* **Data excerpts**
<<<<

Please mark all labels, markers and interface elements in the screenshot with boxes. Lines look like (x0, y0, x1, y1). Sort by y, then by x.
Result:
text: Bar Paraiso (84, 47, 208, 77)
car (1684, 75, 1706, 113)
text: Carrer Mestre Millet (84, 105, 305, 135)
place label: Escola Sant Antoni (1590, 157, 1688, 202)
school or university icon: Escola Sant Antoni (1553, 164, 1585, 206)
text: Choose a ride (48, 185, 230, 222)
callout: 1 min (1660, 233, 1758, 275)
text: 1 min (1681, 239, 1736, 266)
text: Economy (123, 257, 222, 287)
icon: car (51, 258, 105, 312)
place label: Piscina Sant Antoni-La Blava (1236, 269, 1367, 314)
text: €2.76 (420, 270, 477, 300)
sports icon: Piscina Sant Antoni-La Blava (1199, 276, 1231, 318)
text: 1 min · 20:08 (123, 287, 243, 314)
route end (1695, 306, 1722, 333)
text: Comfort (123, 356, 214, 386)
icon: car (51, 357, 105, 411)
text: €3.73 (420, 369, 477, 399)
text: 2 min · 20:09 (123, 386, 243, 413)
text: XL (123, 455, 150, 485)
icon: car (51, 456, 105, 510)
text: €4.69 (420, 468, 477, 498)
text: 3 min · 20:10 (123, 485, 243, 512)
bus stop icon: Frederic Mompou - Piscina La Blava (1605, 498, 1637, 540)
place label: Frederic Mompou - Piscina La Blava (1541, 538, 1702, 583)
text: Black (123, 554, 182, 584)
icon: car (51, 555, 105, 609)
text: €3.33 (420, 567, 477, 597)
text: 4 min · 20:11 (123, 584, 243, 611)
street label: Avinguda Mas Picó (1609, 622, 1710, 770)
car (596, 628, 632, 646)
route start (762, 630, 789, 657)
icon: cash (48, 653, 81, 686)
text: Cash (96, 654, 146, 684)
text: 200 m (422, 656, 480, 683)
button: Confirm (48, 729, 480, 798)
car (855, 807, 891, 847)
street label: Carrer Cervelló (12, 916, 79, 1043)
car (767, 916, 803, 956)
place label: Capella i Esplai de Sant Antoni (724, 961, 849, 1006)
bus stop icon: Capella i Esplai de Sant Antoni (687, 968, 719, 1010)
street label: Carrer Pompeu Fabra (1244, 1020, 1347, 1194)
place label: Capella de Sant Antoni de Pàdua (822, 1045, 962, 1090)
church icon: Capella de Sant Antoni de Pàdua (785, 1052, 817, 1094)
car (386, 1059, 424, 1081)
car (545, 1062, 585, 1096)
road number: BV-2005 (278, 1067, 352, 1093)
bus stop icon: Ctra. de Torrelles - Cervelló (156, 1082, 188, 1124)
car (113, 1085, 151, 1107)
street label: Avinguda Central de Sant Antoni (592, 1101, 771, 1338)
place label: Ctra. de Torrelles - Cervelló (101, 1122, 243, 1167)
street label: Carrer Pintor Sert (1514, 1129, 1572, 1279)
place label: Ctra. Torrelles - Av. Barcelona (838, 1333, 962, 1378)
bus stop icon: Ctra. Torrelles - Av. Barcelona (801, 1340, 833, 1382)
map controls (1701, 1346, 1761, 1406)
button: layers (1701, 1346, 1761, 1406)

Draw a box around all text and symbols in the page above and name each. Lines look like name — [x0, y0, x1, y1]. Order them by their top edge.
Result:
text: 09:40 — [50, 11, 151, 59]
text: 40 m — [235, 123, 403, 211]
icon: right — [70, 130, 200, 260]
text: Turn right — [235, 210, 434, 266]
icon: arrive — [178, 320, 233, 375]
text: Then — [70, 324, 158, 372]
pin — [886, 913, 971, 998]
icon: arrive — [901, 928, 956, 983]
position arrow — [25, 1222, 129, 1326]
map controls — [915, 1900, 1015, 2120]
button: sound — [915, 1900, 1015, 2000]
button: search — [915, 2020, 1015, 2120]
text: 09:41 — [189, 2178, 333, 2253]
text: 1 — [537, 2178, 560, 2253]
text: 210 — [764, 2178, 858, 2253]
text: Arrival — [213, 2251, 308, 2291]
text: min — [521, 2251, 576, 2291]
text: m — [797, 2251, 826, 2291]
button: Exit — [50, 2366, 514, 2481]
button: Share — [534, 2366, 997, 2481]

>>>>

* **Aim of the exercise**
How many of the lines above contain the word "stop"? Only the number should be given.

* **Solution to the problem**
4